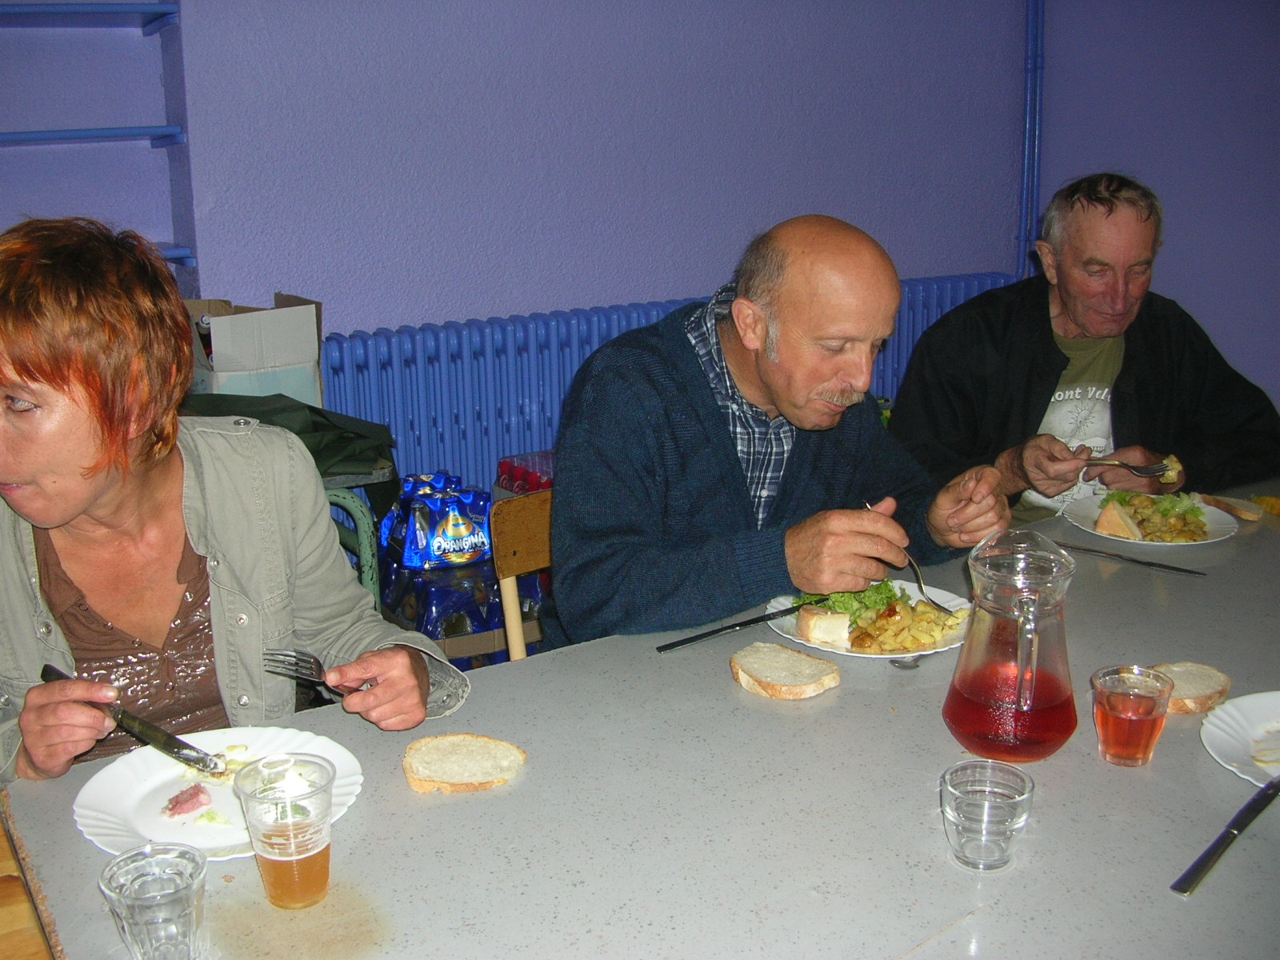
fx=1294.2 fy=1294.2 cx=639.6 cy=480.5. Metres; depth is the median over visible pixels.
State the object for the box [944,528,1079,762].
glass pitcher
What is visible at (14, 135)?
wall shelf
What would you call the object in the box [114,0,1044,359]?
back wall
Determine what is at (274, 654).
fork
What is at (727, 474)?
man
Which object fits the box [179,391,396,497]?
green cloth
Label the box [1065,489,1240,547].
plate
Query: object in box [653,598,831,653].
knife
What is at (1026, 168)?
pipe
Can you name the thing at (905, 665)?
spoon
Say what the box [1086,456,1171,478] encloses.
fork
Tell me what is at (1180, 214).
right wall
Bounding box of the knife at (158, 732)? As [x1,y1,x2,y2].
[36,664,226,775]
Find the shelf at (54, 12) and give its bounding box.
[0,0,180,33]
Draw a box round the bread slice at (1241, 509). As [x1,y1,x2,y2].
[1199,493,1264,521]
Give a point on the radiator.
(438, 372)
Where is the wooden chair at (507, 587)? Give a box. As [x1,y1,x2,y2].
[488,489,554,660]
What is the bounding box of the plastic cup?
[232,752,335,909]
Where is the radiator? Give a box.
[318,272,1020,491]
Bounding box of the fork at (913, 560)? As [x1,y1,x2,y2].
[868,497,951,610]
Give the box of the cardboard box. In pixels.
[182,292,327,406]
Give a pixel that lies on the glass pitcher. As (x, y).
(1018, 649)
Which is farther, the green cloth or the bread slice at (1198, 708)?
the green cloth
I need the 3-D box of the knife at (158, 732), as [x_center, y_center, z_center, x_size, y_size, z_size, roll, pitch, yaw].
[-0.559,0.264,1.420,0.315,0.013,0.028,8,17,29]
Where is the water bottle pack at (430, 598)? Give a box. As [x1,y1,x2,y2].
[375,552,545,666]
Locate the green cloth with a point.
(308, 431)
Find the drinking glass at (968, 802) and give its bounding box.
[939,760,1035,871]
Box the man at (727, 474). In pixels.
[548,215,1015,643]
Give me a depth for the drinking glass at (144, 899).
1.05 m
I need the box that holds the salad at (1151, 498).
[1098,488,1211,541]
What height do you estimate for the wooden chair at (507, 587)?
0.775 m
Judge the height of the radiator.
0.759 m
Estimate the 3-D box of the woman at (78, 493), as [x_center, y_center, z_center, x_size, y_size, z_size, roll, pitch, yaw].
[-0.638,0.183,1.687,0.684,0.987,0.676,13,20,43]
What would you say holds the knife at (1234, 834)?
on the table at (1218, 875)
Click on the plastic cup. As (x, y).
(298, 858)
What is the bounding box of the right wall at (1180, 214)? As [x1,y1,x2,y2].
[1024,0,1279,419]
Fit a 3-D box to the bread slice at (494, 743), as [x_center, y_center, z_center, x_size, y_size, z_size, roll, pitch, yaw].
[-0.197,0.315,1.445,0.133,0.030,0.111,-1,15,-3]
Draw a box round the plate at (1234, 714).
[1200,689,1279,787]
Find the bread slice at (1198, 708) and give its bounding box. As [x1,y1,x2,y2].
[1153,662,1232,714]
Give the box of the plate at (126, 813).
[72,725,367,858]
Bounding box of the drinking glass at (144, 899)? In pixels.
[97,841,209,959]
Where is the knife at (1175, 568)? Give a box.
[1060,541,1205,575]
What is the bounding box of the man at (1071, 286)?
[890,172,1279,527]
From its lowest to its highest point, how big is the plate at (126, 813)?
0.025 m
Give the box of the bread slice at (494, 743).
[402,733,527,793]
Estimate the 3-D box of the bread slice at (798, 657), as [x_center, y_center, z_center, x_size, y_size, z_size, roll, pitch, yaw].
[0.184,0.246,1.679,0.113,0.035,0.135,-9,17,-29]
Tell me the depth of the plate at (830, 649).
1.87 m
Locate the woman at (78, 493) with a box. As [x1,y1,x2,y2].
[0,215,469,781]
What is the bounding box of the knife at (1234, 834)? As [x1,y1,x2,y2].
[1169,776,1279,895]
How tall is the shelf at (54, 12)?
0.039 m
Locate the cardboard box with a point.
(274, 362)
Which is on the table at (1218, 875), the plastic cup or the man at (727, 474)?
the plastic cup
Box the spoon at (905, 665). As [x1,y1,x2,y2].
[887,652,926,670]
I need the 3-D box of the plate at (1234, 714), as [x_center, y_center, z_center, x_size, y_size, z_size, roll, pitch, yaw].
[0.770,0.301,1.410,0.283,0.024,0.283,-14,20,-41]
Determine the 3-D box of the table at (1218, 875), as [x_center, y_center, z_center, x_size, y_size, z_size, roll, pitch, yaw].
[0.635,0.626,1.712,2.514,0.731,1.087,-9,17,-29]
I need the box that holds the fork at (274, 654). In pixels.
[260,648,368,697]
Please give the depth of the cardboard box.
2.99 m
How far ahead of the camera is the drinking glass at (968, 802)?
1.20 m
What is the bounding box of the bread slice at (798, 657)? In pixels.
[729,642,841,699]
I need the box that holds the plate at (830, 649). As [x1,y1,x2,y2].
[769,581,971,658]
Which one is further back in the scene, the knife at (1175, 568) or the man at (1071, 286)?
the man at (1071, 286)
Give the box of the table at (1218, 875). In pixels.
[0,472,1279,959]
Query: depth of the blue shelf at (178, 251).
3.16 m
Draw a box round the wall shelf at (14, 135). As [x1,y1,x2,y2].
[0,125,186,147]
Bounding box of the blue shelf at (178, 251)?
[151,241,195,265]
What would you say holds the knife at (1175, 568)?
on the table at (1218, 875)
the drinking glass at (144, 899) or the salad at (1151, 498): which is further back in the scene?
the salad at (1151, 498)
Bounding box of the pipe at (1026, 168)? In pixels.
[1016,0,1046,276]
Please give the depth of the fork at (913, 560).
1.89 m
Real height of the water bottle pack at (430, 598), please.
0.288 m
========
§ **Exercise**: This exercise asks for the data above to be given again exactly, without pictures.

§ **Task answer**:
fx=1294.2 fy=1294.2 cx=639.6 cy=480.5. Metres; depth is the median over visible pixels.
State the object for the box [944,528,1079,762].
glass pitcher
What is visible at (14, 135)?
wall shelf
What would you call the object in the box [114,0,1044,359]?
back wall
Determine what is at (274, 654).
fork
What is at (727, 474)?
man
Which object fits the box [179,391,396,497]?
green cloth
Label the box [1065,489,1240,547].
plate
Query: object in box [653,598,831,653].
knife
What is at (1026, 168)?
pipe
Can you name the thing at (905, 665)?
spoon
Say what the box [1086,456,1171,478] encloses.
fork
Tell me what is at (1180, 214).
right wall
Bounding box of the knife at (158, 732)? As [x1,y1,x2,y2].
[36,664,226,775]
Find the shelf at (54, 12) and give its bounding box.
[0,0,180,33]
Draw a box round the bread slice at (1241, 509). As [x1,y1,x2,y2].
[1199,493,1264,521]
Give a point on the radiator.
(438, 372)
Where is the wooden chair at (507, 587)? Give a box. As [x1,y1,x2,y2].
[488,489,554,660]
What is the bounding box of the plastic cup?
[232,752,335,909]
Where is the radiator? Give a box.
[318,272,1020,491]
Bounding box of the fork at (913, 560)? As [x1,y1,x2,y2].
[868,497,951,610]
Give the box of the cardboard box. In pixels.
[182,292,327,406]
Give a pixel that lies on the glass pitcher. As (x, y).
(1018, 649)
Which is farther, the green cloth or the bread slice at (1198, 708)?
the green cloth
I need the 3-D box of the knife at (158, 732), as [x_center, y_center, z_center, x_size, y_size, z_size, roll, pitch, yaw].
[-0.559,0.264,1.420,0.315,0.013,0.028,8,17,29]
Where is the water bottle pack at (430, 598)? Give a box. As [x1,y1,x2,y2].
[375,552,545,666]
Locate the green cloth with a point.
(308, 431)
Find the drinking glass at (968, 802) and give its bounding box.
[939,760,1035,871]
Box the man at (727, 474). In pixels.
[548,215,1015,643]
Give me a depth for the drinking glass at (144, 899).
1.05 m
I need the box that holds the salad at (1151, 498).
[1098,488,1211,541]
What height do you estimate for the wooden chair at (507, 587)?
0.775 m
Judge the height of the radiator.
0.759 m
Estimate the 3-D box of the woman at (78, 493), as [x_center, y_center, z_center, x_size, y_size, z_size, roll, pitch, yaw].
[-0.638,0.183,1.687,0.684,0.987,0.676,13,20,43]
What would you say holds the knife at (1234, 834)?
on the table at (1218, 875)
Click on the plastic cup. As (x, y).
(298, 858)
What is the bounding box of the right wall at (1180, 214)? As [x1,y1,x2,y2].
[1024,0,1279,419]
Fit a 3-D box to the bread slice at (494, 743), as [x_center, y_center, z_center, x_size, y_size, z_size, roll, pitch, yaw].
[-0.197,0.315,1.445,0.133,0.030,0.111,-1,15,-3]
Draw a box round the plate at (1234, 714).
[1200,689,1279,787]
Find the bread slice at (1198, 708) and give its bounding box. As [x1,y1,x2,y2].
[1153,662,1232,714]
Give the box of the plate at (126, 813).
[72,725,367,858]
Bounding box of the drinking glass at (144, 899)? In pixels.
[97,841,209,959]
Where is the knife at (1175, 568)? Give a box.
[1060,541,1205,575]
What is the bounding box of the man at (1071, 286)?
[890,172,1279,527]
From its lowest to its highest point, how big is the plate at (126, 813)?
0.025 m
Give the box of the bread slice at (494, 743).
[402,733,527,793]
Estimate the 3-D box of the bread slice at (798, 657), as [x_center, y_center, z_center, x_size, y_size, z_size, roll, pitch, yaw].
[0.184,0.246,1.679,0.113,0.035,0.135,-9,17,-29]
Tell me the depth of the plate at (830, 649).
1.87 m
Locate the woman at (78, 493) with a box. As [x1,y1,x2,y2].
[0,215,469,781]
What is the bounding box of the knife at (1234, 834)? As [x1,y1,x2,y2].
[1169,776,1279,895]
How tall is the shelf at (54, 12)?
0.039 m
Locate the cardboard box with a point.
(274, 362)
Which is on the table at (1218, 875), the plastic cup or the man at (727, 474)?
the plastic cup
Box the spoon at (905, 665). As [x1,y1,x2,y2].
[887,652,926,670]
I need the 3-D box of the plate at (1234, 714), as [x_center, y_center, z_center, x_size, y_size, z_size, roll, pitch, yaw].
[0.770,0.301,1.410,0.283,0.024,0.283,-14,20,-41]
Determine the 3-D box of the table at (1218, 875), as [x_center, y_center, z_center, x_size, y_size, z_size, roll, pitch, yaw].
[0.635,0.626,1.712,2.514,0.731,1.087,-9,17,-29]
I need the box that holds the fork at (274, 654). In pixels.
[260,648,368,697]
Please give the depth of the cardboard box.
2.99 m
How far ahead of the camera is the drinking glass at (968, 802)?
1.20 m
What is the bounding box of the bread slice at (798, 657)? In pixels.
[729,642,841,699]
I need the box that holds the plate at (830, 649). As [x1,y1,x2,y2].
[769,581,971,658]
Which one is further back in the scene, the knife at (1175, 568) or the man at (1071, 286)?
the man at (1071, 286)
Give the box of the table at (1218, 875). In pixels.
[0,472,1279,959]
Query: depth of the blue shelf at (178, 251).
3.16 m
Draw a box round the wall shelf at (14, 135). As [x1,y1,x2,y2].
[0,125,186,147]
Bounding box of the blue shelf at (178, 251)?
[151,241,195,265]
What would you say holds the knife at (1175, 568)?
on the table at (1218, 875)
the drinking glass at (144, 899) or the salad at (1151, 498): which is further back in the scene?
the salad at (1151, 498)
Bounding box of the pipe at (1026, 168)? In pixels.
[1016,0,1046,276]
Please give the depth of the fork at (913, 560).
1.89 m
Real height of the water bottle pack at (430, 598), please.
0.288 m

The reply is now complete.